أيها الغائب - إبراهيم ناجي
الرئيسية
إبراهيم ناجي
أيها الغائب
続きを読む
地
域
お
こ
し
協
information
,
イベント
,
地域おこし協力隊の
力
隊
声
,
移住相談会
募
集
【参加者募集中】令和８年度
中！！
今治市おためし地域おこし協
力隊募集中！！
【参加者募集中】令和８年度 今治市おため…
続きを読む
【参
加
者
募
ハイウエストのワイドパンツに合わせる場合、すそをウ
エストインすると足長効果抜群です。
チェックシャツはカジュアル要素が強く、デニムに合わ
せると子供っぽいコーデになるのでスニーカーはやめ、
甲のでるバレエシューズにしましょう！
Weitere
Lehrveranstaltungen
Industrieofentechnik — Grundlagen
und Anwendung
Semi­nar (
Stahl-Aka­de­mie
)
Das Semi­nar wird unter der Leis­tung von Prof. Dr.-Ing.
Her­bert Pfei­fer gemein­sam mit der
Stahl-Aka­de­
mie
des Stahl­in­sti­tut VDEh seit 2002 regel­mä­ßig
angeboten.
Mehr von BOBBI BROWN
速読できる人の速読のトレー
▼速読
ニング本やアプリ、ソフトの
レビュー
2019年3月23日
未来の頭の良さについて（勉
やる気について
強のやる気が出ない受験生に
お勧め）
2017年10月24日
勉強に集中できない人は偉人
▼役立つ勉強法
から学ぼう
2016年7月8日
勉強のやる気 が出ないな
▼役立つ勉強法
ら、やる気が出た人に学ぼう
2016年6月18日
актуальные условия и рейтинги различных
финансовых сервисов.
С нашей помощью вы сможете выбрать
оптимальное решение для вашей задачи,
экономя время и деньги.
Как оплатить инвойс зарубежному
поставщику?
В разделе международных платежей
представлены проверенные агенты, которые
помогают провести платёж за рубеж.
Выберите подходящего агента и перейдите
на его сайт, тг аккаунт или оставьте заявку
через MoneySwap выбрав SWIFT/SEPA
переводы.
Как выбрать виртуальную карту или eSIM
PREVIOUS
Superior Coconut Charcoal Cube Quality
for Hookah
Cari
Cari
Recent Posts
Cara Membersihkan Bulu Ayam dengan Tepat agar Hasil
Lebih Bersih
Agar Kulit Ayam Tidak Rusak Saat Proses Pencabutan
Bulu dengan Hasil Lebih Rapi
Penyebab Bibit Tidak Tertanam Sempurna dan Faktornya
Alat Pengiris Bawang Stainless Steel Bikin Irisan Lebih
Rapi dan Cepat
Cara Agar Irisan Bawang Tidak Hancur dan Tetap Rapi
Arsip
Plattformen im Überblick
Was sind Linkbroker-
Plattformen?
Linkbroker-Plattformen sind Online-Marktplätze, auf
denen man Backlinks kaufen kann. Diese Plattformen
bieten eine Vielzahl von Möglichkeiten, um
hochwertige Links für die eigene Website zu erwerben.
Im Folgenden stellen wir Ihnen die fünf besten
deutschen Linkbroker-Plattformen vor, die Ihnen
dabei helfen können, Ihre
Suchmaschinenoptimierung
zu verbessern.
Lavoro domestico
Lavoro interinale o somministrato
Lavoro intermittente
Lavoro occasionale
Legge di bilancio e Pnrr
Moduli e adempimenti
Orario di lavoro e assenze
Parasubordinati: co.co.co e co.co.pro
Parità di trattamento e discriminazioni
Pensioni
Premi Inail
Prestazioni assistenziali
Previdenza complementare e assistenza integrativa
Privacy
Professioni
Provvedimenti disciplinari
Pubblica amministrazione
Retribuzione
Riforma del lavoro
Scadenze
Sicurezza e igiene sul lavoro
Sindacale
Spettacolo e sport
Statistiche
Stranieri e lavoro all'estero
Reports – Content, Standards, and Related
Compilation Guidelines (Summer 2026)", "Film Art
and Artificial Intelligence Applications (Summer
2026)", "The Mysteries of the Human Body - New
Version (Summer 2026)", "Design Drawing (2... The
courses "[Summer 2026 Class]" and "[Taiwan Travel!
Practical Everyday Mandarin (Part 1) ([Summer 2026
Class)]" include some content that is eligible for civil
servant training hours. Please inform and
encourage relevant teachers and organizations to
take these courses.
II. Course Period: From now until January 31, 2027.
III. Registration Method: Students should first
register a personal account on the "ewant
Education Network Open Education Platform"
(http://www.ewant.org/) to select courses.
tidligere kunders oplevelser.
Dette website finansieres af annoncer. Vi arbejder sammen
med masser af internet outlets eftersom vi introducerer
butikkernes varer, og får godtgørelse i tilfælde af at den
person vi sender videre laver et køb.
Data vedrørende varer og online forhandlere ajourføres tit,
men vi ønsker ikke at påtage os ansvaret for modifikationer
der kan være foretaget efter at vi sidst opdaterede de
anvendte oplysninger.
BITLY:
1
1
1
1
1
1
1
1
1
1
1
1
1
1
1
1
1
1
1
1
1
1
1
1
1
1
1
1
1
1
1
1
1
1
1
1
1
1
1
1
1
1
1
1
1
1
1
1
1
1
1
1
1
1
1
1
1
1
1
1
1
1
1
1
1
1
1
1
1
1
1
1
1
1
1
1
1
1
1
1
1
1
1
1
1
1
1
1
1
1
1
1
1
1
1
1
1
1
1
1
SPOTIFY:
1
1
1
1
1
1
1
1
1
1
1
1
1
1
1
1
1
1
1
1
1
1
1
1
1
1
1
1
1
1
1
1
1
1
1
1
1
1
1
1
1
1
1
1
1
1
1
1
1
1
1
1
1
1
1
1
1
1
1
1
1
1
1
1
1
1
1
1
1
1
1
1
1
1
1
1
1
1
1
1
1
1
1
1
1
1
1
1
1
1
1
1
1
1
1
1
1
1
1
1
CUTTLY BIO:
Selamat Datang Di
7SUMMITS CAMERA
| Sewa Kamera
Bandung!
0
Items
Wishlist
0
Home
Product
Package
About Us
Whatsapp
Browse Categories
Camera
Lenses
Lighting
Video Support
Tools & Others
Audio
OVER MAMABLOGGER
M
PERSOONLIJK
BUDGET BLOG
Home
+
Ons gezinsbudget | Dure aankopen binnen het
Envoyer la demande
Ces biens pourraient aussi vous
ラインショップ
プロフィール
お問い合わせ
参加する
********************
● JOB ITEM: Without skipping a line, print the listing once more exactly.

● RESPONSE BOX:
أيها الغائب - إبراهيم ناجي
الرئيسية
إبراهيم ناجي
أيها الغائب
続きを読む
地
域
お
こ
し
協
information
,
イベント
,
地域おこし協力隊の
力
隊
声
,
移住相談会
募
集
【参加者募集中】令和８年度
中！！
今治市おためし地域おこし協
力隊募集中！！
【参加者募集中】令和８年度 今治市おため…
続きを読む
【参
加
者
募
ハイウエストのワイドパンツに合わせる場合、すそをウ
エストインすると足長効果抜群です。
チェックシャツはカジュアル要素が強く、デニムに合わ
せると子供っぽいコーデになるのでスニーカーはやめ、
甲のでるバレエシューズにしましょう！
Weitere
Lehrveranstaltungen
Industrieofentechnik — Grundlagen
und Anwendung
Semi­nar (
Stahl-Aka­de­mie
)
Das Semi­nar wird unter der Leis­tung von Prof. Dr.-Ing.
Her­bert Pfei­fer gemein­sam mit der
Stahl-Aka­de­
mie
des Stahl­in­sti­tut VDEh seit 2002 regel­mä­ßig
angeboten.
Mehr von BOBBI BROWN
速読できる人の速読のトレー
▼速読
ニング本やアプリ、ソフトの
レビュー
2019年3月23日
未来の頭の良さについて（勉
やる気について
強のやる気が出ない受験生に
お勧め）
2017年10月24日
勉強に集中できない人は偉人
▼役立つ勉強法
から学ぼう
2016年7月8日
勉強のやる気 が出ないな
▼役立つ勉強法
ら、やる気が出た人に学ぼう
2016年6月18日
актуальные условия и рейтинги различных
финансовых сервисов.
С нашей помощью вы сможете выбрать
оптимальное решение для вашей задачи,
экономя время и деньги.
Как оплатить инвойс зарубежному
поставщику?
В разделе международных платежей
представлены проверенные агенты, которые
помогают провести платёж за рубеж.
Выберите подходящего агента и перейдите
на его сайт, тг аккаунт или оставьте заявку
через MoneySwap выбрав SWIFT/SEPA
переводы.
Как выбрать виртуальную карту или eSIM
PREVIOUS
Superior Coconut Charcoal Cube Quality
for Hookah
Cari
Cari
Recent Posts
Cara Membersihkan Bulu Ayam dengan Tepat agar Hasil
Lebih Bersih
Agar Kulit Ayam Tidak Rusak Saat Proses Pencabutan
Bulu dengan Hasil Lebih Rapi
Penyebab Bibit Tidak Tertanam Sempurna dan Faktornya
Alat Pengiris Bawang Stainless Steel Bikin Irisan Lebih
Rapi dan Cepat
Cara Agar Irisan Bawang Tidak Hancur dan Tetap Rapi
Arsip
Plattformen im Überblick
Was sind Linkbroker-
Plattformen?
Linkbroker-Plattformen sind Online-Marktplätze, auf
denen man Backlinks kaufen kann. Diese Plattformen
bieten eine Vielzahl von Möglichkeiten, um
hochwertige Links für die eigene Website zu erwerben.
Im Folgenden stellen wir Ihnen die fünf besten
deutschen Linkbroker-Plattformen vor, die Ihnen
dabei helfen können, Ihre
Suchmaschinenoptimierung
zu verbessern.
Lavoro domestico
Lavoro interinale o somministrato
Lavoro intermittente
Lavoro occasionale
Legge di bilancio e Pnrr
Moduli e adempimenti
Orario di lavoro e assenze
Parasubordinati: co.co.co e co.co.pro
Parità di trattamento e discriminazioni
Pensioni
Premi Inail
Prestazioni assistenziali
Previdenza complementare e assistenza integrativa
Privacy
Professioni
Provvedimenti disciplinari
Pubblica amministrazione
Retribuzione
Riforma del lavoro
Scadenze
Sicurezza e igiene sul lavoro
Sindacale
Spettacolo e sport
Statistiche
Stranieri e lavoro all'estero
Reports – Content, Standards, and Related
Compilation Guidelines (Summer 2026)", "Film Art
and Artificial Intelligence Applications (Summer
2026)", "The Mysteries of the Human Body - New
Version (Summer 2026)", "Design Drawing (2... The
courses "[Summer 2026 Class]" and "[Taiwan Travel!
Practical Everyday Mandarin (Part 1) ([Summer 2026
Class)]" include some content that is eligible for civil
servant training hours. Please inform and
encourage relevant teachers and organizations to
take these courses.
II. Course Period: From now until January 31, 2027.
III. Registration Method: Students should first
register a personal account on the "ewant
Education Network Open Education Platform"
(http://www.ewant.org/) to select courses.
tidligere kunders oplevelser.
Dette website finansieres af annoncer. Vi arbejder sammen
med masser af internet outlets eftersom vi introducerer
butikkernes varer, og får godtgørelse i tilfælde af at den
person vi sender videre laver et køb.
Data vedrørende varer og online forhandlere ajourføres tit,
men vi ønsker ikke at påtage os ansvaret for modifikationer
der kan være foretaget efter at vi sidst opdaterede de
anvendte oplysninger.
BITLY:
1
1
1
1
1
1
1
1
1
1
1
1
1
1
1
1
1
1
1
1
1
1
1
1
1
1
1
1
1
1
1
1
1
1
1
1
1
1
1
1
1
1
1
1
1
1
1
1
1
1
1
1
1
1
1
1
1
1
1
1
1
1
1
1
1
1
1
1
1
1
1
1
1
1
1
1
1
1
1
1
1
1
1
1
1
1
1
1
1
1
1
1
1
1
1
1
1
1
1
1
SPOTIFY:
1
1
1
1
1
1
1
1
1
1
1
1
1
1
1
1
1
1
1
1
1
1
1
1
1
1
1
1
1
1
1
1
1
1
1
1
1
1
1
1
1
1
1
1
1
1
1
1
1
1
1
1
1
1
1
1
1
1
1
1
1
1
1
1
1
1
1
1
1
1
1
1
1
1
1
1
1
1
1
1
1
1
1
1
1
1
1
1
1
1
1
1
1
1
1
1
1
1
1
1
CUTTLY BIO:
Selamat Datang Di
7SUMMITS CAMERA
| Sewa Kamera
Bandung!
0
Items
Wishlist
0
Home
Product
Package
About Us
Whatsapp
Browse Categories
Camera
Lenses
Lighting
Video Support
Tools & Others
Audio
OVER MAMABLOGGER
M
PERSOONLIJK
BUDGET BLOG
Home
+
Ons gezinsbudget | Dure aankopen binnen het
Envoyer la demande
Ces biens pourraient aussi vous
ラインショップ
プロフィール
お問い合わせ
参加する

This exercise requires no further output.